The word “stable” is in the name, but “stable” doesn’t mean it never drifts from $1. Even USDC, a tightly regulated mainstream stablecoin, briefly fell to $0.88 in history. The difference isn’t “whether it depegs” but “whether it comes back.” And your decisions in those hours or days often determine how large the loss is.
On March 10, 2023, Silicon Valley Bank was seized by regulators and Circle disclosed that roughly $3.3 billion of USDC reserves were held at SVB and couldn’t be immediately accessed. USDC fell to $0.88 within hours. Panicking holders sold frantically; smart arbitrageurs bought at $0.88 and waited for Circle’s redemption window to reopen, pocketing $0.12 per coin. After the Fed and FDIC announced full protection of SVB deposits over the weekend, USDC fully recovered to $1 within three business days. The cause was temporary liquidity blockage, not a real reserve shortfall — the result was complete recovery.

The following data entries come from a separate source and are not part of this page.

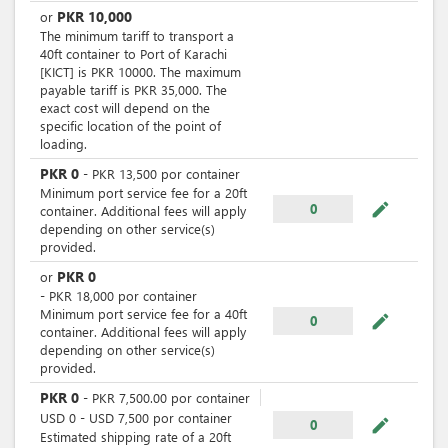
PKR
10,000
or
The minimum tariff to transport a
40ft container to Port of Karachi
[KICT] is PKR 10000. The maximum
payable tariff is PKR 35,000. The
exact cost will depend on the
specific location of the point of
loading.
PKR
0
-
PKR
13,500
por
container
Minimum port service fee for a 20ft
mode_edit
0
container. Additional fees will apply
depending on other service(s)
provided.
PKR
0
or
-
PKR
18,000
por
container
Minimum port service fee for a 40ft
mode_edit
0
container. Additional fees will apply
depending on other service(s)
provided.
PKR
0
-
PKR
7,500.00
por
container
USD
0
-
USD
7,500
por
container
mode_edit
0
Estimated shipping rate of a 20ft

At the same time, DAI fell to around $0.90 — not because DAI itself was broken, but because its PSM had accumulated large USDC reserves and the USDC crisis passed through directly. Two lessons: first, dependencies between stablecoins are real contagion channels; second, DAI still had overcollateralized crypto assets underneath, and as USDC recovered, DAI fully restabilized within two days.

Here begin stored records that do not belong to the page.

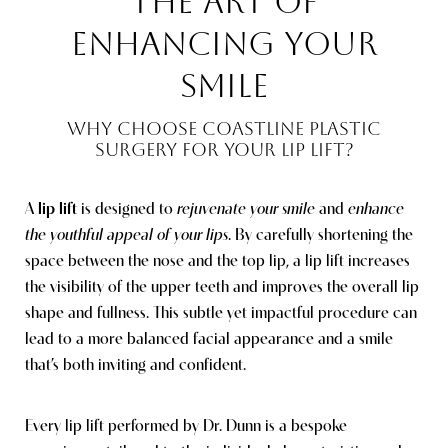
THE ART OF
ENHANCING YOUR
SMILE
WHY CHOOSE COASTLINE PLASTIC
SURGERY FOR YOUR LIP LIFT?
A
lip lift
is designed to
rejuvenate your smile
and
enhance
the youthful appeal of your lips
. By carefully shortening the
space between the nose and the top lip, a lip lift increases
the visibility of the upper teeth and improves the overall lip
shape and fullness. This subtle yet impactful procedure can
lead to a more balanced facial appearance and a smile
that’s both inviting and confident.
Every lip lift performed by Dr. Dunn is a bespoke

UST’s depeg was entirely different. It wasn’t because reserves were frozen at a bank — it was because there were no reserves at all. The algorithmic mechanism triggered a death spiral under large-scale panic, falling from $1 to $0.006 in days and ultimately going to zero. Tens of billions in market cap vanished, with no recovery whatsoever.
Together, these three cases give us an important decision framework. In a depeg, the most dangerous move is “panic-sell the moment you see it drop.” People who cut their USDC at $0.88 voluntarily redeemed a coin worth $1 three days later at $0.88 — the loss was entirely self-inflicted. The right first step isn’t to sell immediately; it’s to ask: what caused this depeg? Are the reserves temporarily frozen (solvable, like SVB) or fundamentally absent (structural, like UST)? If it’s temporary liquidity with real external assets underneath, patience is usually the best move. If it’s structural failure (algorithmic collapse, fraudulent reserves), that’s the signal to exit immediately and not wait.
Whenever a stablecoin depeg occurs, follow three steps. Step one, turn off emotions: the price drop itself isn’t the decision basis — the cause is. Step two, check the cause: what does the official statement say? Is it a liquidity issue or a reserve problem? Is there external collateral holding it up? Step three, consider your exposure: if this stablecoin is only a small part of your assets, waiting may be reasonable; if all your liquidity is concentrated there, your risk tolerance is very different. Diversifying normally means you don’t have to make the hardest decision at the worst moment. This article is educational only and does not constitute investment advice.